■ **REQUIRED ACTION**: Output only the span of lines that begins at the line containing "हुआ। मतदान के" and ends at the last line of the data, both included, exactly as they appear.

Transcribed page contents:
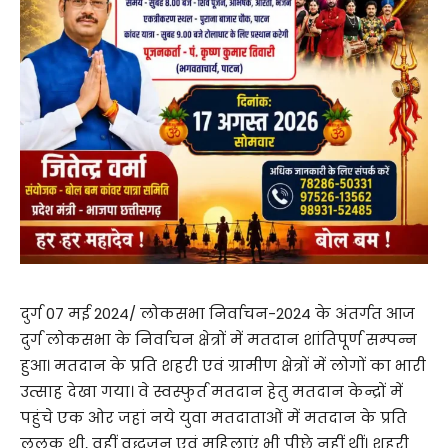
दुर्ग 07 मई 2024/ लोकसभा निर्वाचन-2024 के अंतर्गत आज
दुर्ग लोकसभा के निर्वाचन क्षेत्रों में मतदान शांतिपूर्ण सम्पन्न
हुआ। मतदान के प्रति शहरी एवं ग्रामीण क्षेत्रों में लोगों का भारी
उत्साह देखा गया। वे स्वस्फुर्त मतदान हेतु मतदान केन्द्रों में
पहुंचे एक ओर जहां नये युवा मतदाताओं में मतदान के प्रति
ललक थी, वहीं वृद्धजन एवं महिलाएं भी पीछे नहीं थीं। शहरी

■ **RESPONSE TO THE TASK**:
हुआ। मतदान के प्रति शहरी एवं ग्रामीण क्षेत्रों में लोगों का भारी
उत्साह देखा गया। वे स्वस्फुर्त मतदान हेतु मतदान केन्द्रों में
पहुंचे एक ओर जहां नये युवा मतदाताओं में मतदान के प्रति
ललक थी, वहीं वृद्धजन एवं महिलाएं भी पीछे नहीं थीं। शहरी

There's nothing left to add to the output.